### Requisitos do exercício
**a.** Responda a estas perguntas sobre o texto sobre vendas modernas:
(i) Qual é o processo habitual de aquisição de clientes?
(ii) A que ferramenta se pode pedir que escreva um bom statement?
(iii) Que trabalho é descrito como interessante, mas não o mais valioso?
**b.** Transcreva palavra por palavra o trecho do texto sobre vendas modernas que começa em "Outra coisa na" e termina em "é bastante bom.".

### Texto do exercício
※ ※ ※
Sim. Vendas modernas incluem diversas coisas. Uma das primeiras coisas que me surge é como fazer uso das redes sociais. O processo habitual de aquisição de clientes é pegar no telefone e fazer uma chamada a frio. Hoje, pode fazer-se a aquisição através do LinkedIn. É uma abordagem diferente, é necessário um guião diferente, mas é certamente possível. Podem-se usar outras redes sociais, outras ferramentas.

Outra coisa na digitalização será ouso da inteligência artificial nos processos de vendas, como partes dos processos, tornando-os mais eficientes. Por exemplo, quando se faz uma proposta ou uma oferta, como se reutiliza informação, ou textos. Há algumas semanas estávamos a construir a estratégia para um projeto e começámos pela missão e pela visão da empresa e, quando estamos a fazer isso podemos, pura e simplesmente, pedir ao Chat GPT para escrever um bom statement e o resultado já é bastante bom.

Acha que a IA pode mudar a forma como você consegue leads para vendas, ajudar, por exemplo, na obtenção de informação?

Sim. Há ferramentas disponíveis no mercado, atualmente, atividades que ajudam no processo de aquisição. Quando estou a fazer isso e a abordar pessoas, prefiro perceber primeiro que tipo de companhia é, que tipo de pessoa, se participou numa fusão há pouco tempo, preparo-me; uso o Google, uso o LinkedIn, uso o Facebook às para encontrar dados sobre pessoas; já há ferramentas no mercado em que podemos, simplesmente, pedir que façam esse trabalho por nós, e retornam com informação, com uma abordagem que funcionará melhor com aquela empresa, e isso ajuda, torna a aquisição mais interessante, porque procurar informação mas não fazer a chamada com o cliente é um trabalho interessante, mas não o mais valioso.
※ ※ ※
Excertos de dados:
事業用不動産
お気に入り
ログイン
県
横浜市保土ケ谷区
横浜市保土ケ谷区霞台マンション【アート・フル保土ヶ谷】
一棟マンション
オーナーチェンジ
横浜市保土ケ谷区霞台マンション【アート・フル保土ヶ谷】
※ ※ ※
### Respostas
**a.**
(i) Pegar no telefone e fazer uma chamada a frio.
(ii) Ao Chat GPT.
(iii) Procurar informação sem fazer a chamada com o cliente.

**b.**
Outra coisa na digitalização será ouso da inteligência artificial nos processos de vendas, como partes dos processos, tornando-os mais eficientes. Por exemplo, quando se faz uma proposta ou uma oferta, como se reutiliza informação, ou textos. Há algumas semanas estávamos a construir a estratégia para um projeto e começámos pela missão e pela visão da empresa e, quando estamos a fazer isso podemos, pura e simplesmente, pedir ao Chat GPT para escrever um bom statement e o resultado já é bastante bom.